Monday, October 14, 2013

They Came from 1979: Buck Rogers Trading Cards!

"Biddi-biddi-biddi... do the Hustle!"
Returning to the recently discovered box of childhood trading cards, I was very pleasantly surprised to come across some artifacts from one of the greatest television shows of all-time... well, for two short seasons in the late seventies anyway, Buck Rogers in the 25th Century! Though the cards I found are far from a complete set, there are more than a few cards featuring my two favorite characters from the show's first season: sidekick robot Twiki (with the portable Dr. Theopolis, naturally) and sexy sort-of-romantic-interest, Colonel Wilma Deering, played by the fantastic Erin Gray.

If you missed the pilot movie (which premiered in 1979), a loose narrative outline--complete
with goofy one liners) is provided on the back of the cards.
Inspired (like much sci-fi produced after 1976) by the huge financial success of Star Wars, Buck Rogers in the 25th Century was must-see fanboy television during the course of its all-to-brief television run.

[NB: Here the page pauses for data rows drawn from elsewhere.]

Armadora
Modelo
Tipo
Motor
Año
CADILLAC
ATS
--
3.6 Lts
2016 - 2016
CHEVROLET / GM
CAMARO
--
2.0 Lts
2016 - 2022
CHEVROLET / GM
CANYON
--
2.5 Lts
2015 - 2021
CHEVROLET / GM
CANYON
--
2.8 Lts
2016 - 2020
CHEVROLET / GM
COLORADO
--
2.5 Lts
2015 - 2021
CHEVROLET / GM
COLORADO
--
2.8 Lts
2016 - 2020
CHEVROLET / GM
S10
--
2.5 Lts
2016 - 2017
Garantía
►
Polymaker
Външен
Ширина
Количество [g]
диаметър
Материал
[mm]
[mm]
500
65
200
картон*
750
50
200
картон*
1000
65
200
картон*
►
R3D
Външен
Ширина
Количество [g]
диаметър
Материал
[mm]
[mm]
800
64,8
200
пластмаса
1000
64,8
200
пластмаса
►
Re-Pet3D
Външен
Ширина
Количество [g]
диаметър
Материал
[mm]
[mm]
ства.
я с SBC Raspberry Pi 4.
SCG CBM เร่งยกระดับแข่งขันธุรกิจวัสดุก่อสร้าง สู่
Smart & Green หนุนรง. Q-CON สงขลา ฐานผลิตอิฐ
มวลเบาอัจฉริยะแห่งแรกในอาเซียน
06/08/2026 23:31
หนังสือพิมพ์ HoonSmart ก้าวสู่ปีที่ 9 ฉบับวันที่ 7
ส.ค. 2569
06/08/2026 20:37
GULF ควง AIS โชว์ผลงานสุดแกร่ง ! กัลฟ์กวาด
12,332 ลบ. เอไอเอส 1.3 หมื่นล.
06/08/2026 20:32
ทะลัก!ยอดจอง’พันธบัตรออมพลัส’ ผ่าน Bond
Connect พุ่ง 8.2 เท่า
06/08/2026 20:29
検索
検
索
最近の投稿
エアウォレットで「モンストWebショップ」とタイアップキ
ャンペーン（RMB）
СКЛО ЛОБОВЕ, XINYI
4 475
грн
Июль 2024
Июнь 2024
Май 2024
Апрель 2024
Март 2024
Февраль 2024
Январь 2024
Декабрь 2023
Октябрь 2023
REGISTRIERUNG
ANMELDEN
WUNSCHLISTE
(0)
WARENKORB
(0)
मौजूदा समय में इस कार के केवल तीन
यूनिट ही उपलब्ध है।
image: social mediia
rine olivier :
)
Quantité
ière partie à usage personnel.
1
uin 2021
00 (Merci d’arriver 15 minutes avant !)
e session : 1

The stills and narrative text from trading cards are primarily from the feature-length television pilot. Like the show itself, the cards must have shown a lack of staying power, as the Buck Rogers trading cards only lasted for one set of 88 trading cards, released in 1979.

"Lucky Buck" appears to be falling asleep at the wheel of his cumbersomely named "Earth combatship."
Trading cards are carries of nostalgia, and this Buck cards are no different. Though I have not actually watched an episode in nearly 30 years, these cards bring back many of the plot points and character beats that made it memorable for newbie sci-fi fans such as myself. As a ten year old, I had little insight to the fact that I as a television viewer was being fed standard action/adventure tropes or character designs ready made with the potential action figure sales. The fact that certain episodes still stay with me ("Space Vampire," anyone?) is as much a credit to Gray and Gerard's easy onscreen chemistry as much as every kids urge to watch all things sci-fi.

Erin Gray... 'nuff said!
Buck Rogers of the 25th Century trading cards are a prime example of the value of childhood collectibles: often in terms of dollars and cents, they have very little value to anyone. They do, however, have personal "value." Old trading cards allow the holder (in this case, me) to briefly revisit the days of my own childhood during which a walk to the corner store to find a brand spanking new set of wax-paper wrapped cards on sale were among the best memories of my youth.

 Twiki does it all: dancing, drinking and lending a mechanical ear to 20th Century barflies.